Newswise — When you think back to your childhood, you might remember books filled with lively, colorful illustrations; large, bold type; funny and relatable characters, and storylines you may still recall today.
Beyond the joy of reading or being read these stories, this type of literature reveals much more than meets the eye, says Joseph Thomas, Ph.D., director of San Diego State University's National Center for the Study of Children's Literature (NCSCL).
"The adults who write for and publish literature for children are in the empowered position… and the child audience is usually imagined as less powerful," explains Dr. Thomas. "This relationship leads to a kind of literature that exposes some of our culture's most deeply held ideological values.
If you want to know what a culture holds dear, what they think is important, is normal, right and just, then read the literature that the culture produces for its young."
Nearly 1,200 undergraduate and graduate students are doing just that — studying the wide range of books and other materials created for the very young through to young adult (YA) literature, as part of the nearly 40-year-old NCSCL, one of the oldest and largest institutions of its kind in the U.S.
"Children's literature is unique insofar as it's the only kind of literature written by one group — adults — expressly for another, children," notes Thomas, a professor of English and comparative literature at San Diego State and a former assistant professor at California State University, Northridge.
Stories of Diversity
The complexity of children's literature means that NCSCL is overseen by four SDSU faculty members: Thomas, Angel Daniel Matos, Ph.D., Phillip Serrato, Ph.D., and Mary Galbraith, Ph.D. All are active, publishing authors and scholars of children's and YA literature themselves.
It's also a highly creative genre, notes Thomas. "In children's literature you find books with narrators who break the fourth wall; books that play with image as text and text as image; books that highlight the book itself as an object; books that invite the reader to become an active co-producer of meaning."
"Although many children's books are thematically conservative," he continues, "the authors still play with generic conventions — and even the conventions of book-making itself — in ways that rival the most innovative works for adults."
One of the most important trends in today's children's literature is diversity. Scholars, researchers and authors look for more inclusivity in all aspects of storytelling, including storylines and characters as well as more diverse authors creating stories for kids and teens from a broader range of backgrounds and experience.

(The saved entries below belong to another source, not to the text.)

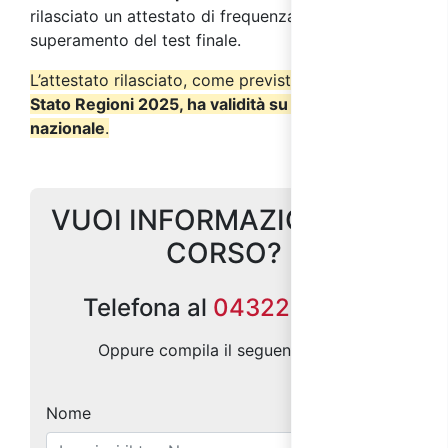
rilasciato un attestato di frequenza a seguito del
superamento del test finale.
L’attestato rilasciato, come previsto dall’
Accordo
Stato Regioni 2025, ha validità su tutto il territorio
nazionale
.
VUOI INFORMAZIONI SUL
CORSO?
Telefona al
0432299686
Oppure compila il seguente form:
Nome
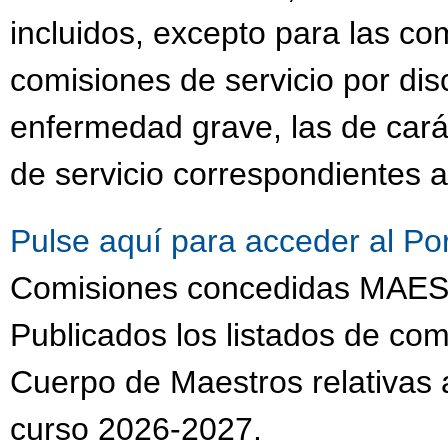
incluidos, excepto para las co
comisiones de servicio por dis
enfermedad grave, las de cará
de servicio correspondientes a
Pulse aquí para acceder al Po
Comisiones concedidas MA
Publicados los listados de com
Cuerpo de Maestros relativas a
curso 2026-2027.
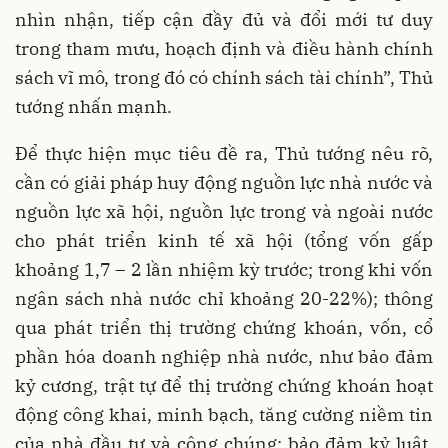
nhìn nhận, tiếp cận đầy đủ và đổi mới tư duy
trong tham mưu, hoạch định và điều hành chính
sách vĩ mô, trong đó có chính sách tài chính”, Thủ
tướng nhấn mạnh.
Để thực hiện mục tiêu đề ra, Thủ tướng nêu rõ,
cần có giải pháp huy động nguồn lực nhà nước và
nguồn lực xã hội, nguồn lực trong và ngoài nước
cho phát triển kinh tế xã hội (tổng vốn gấp
khoảng 1,7 – 2 lần nhiệm kỳ trước; trong khi vốn
ngân sách nhà nước chỉ khoảng 20-22%); thông
qua phát triển thị trường chứng khoán, vốn, cổ
phần hóa doanh nghiệp nhà nước, như bảo đảm
kỷ cương, trật tự để thị trường chứng khoán hoạt
động công khai, minh bạch, tăng cường niềm tin
của nhà đầu tư và công chúng; bảo đảm kỷ luật,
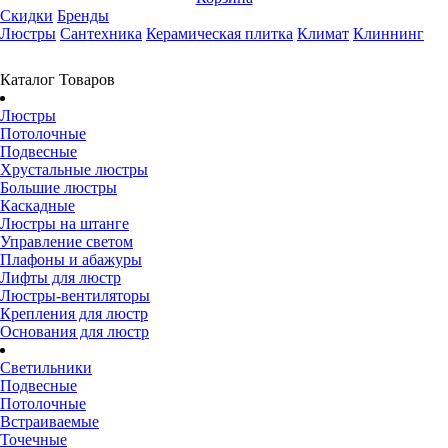
Скидки
Бренды
Люстры
Сантехника
Керамическая плитка
Климат
Клиннинг
Каталог Товаров
Люстры
Потолочные
Подвесные
Хрустальные люстры
Большие люстры
Каскадные
Люстры на штанге
Управление светом
Плафоны и абажуры
Лифты для люстр
Люстры-вентиляторы
Крепления для люстр
Основания для люстр
Светильники
Подвесные
Потолочные
Встраиваемые
Точечные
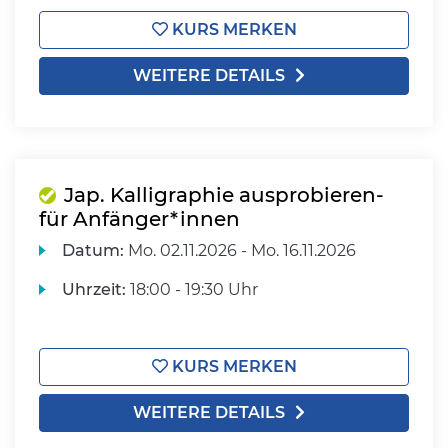
KURS MERKEN
WEITERE DETAILS
Jap. Kalligraphie ausprobieren-
für Anfänger*innen
Datum:
Mo.
02.11.2026 -
Mo.
16.11.2026
Uhrzeit:
18:00 - 19:30 Uhr
KURS MERKEN
WEITERE DETAILS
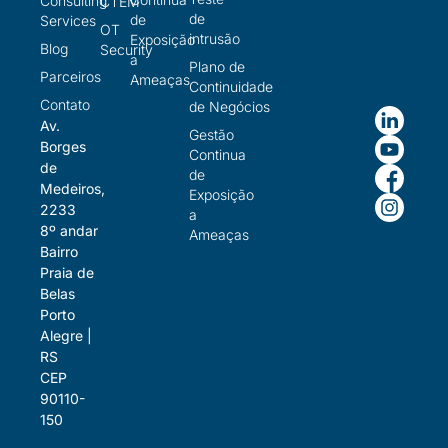
Consulting
CTEM
de
de
Services
OT
intrusão
Exposição
Blog
Security
a
Plano de
Parceiros
Ameaças
Continuidade
Contato
de Negócios
Av.
Gestão
Borges
Continua
de
de
Medeiros,
Exposição
2233
a
8º andar
Ameaças
Bairro
Praia de
Belas
Porto
Alegre |
RS
CEP
90110-
150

NCSCL faculty want to be a leader in this, says Thomas, so San Diego State professors strive to use diverse books in all courses, as well as regularly invite a wide range of children's literature scholars to the campus to speak on topics like YA literature for Latino and LGBTQ youth, Judaism, and picture books featuring civil rights photos for children.
As part of its mission to prepare students for careers in children's literature, the center regularly invites internationally recognized powerhouses from the genre to share research and lead workshops on the SDSU campus.
Student involvement is critical to the center's success, Thomas stresses, adding that projects like the SDSU Children's Literature blog are managed by graduate research assistants.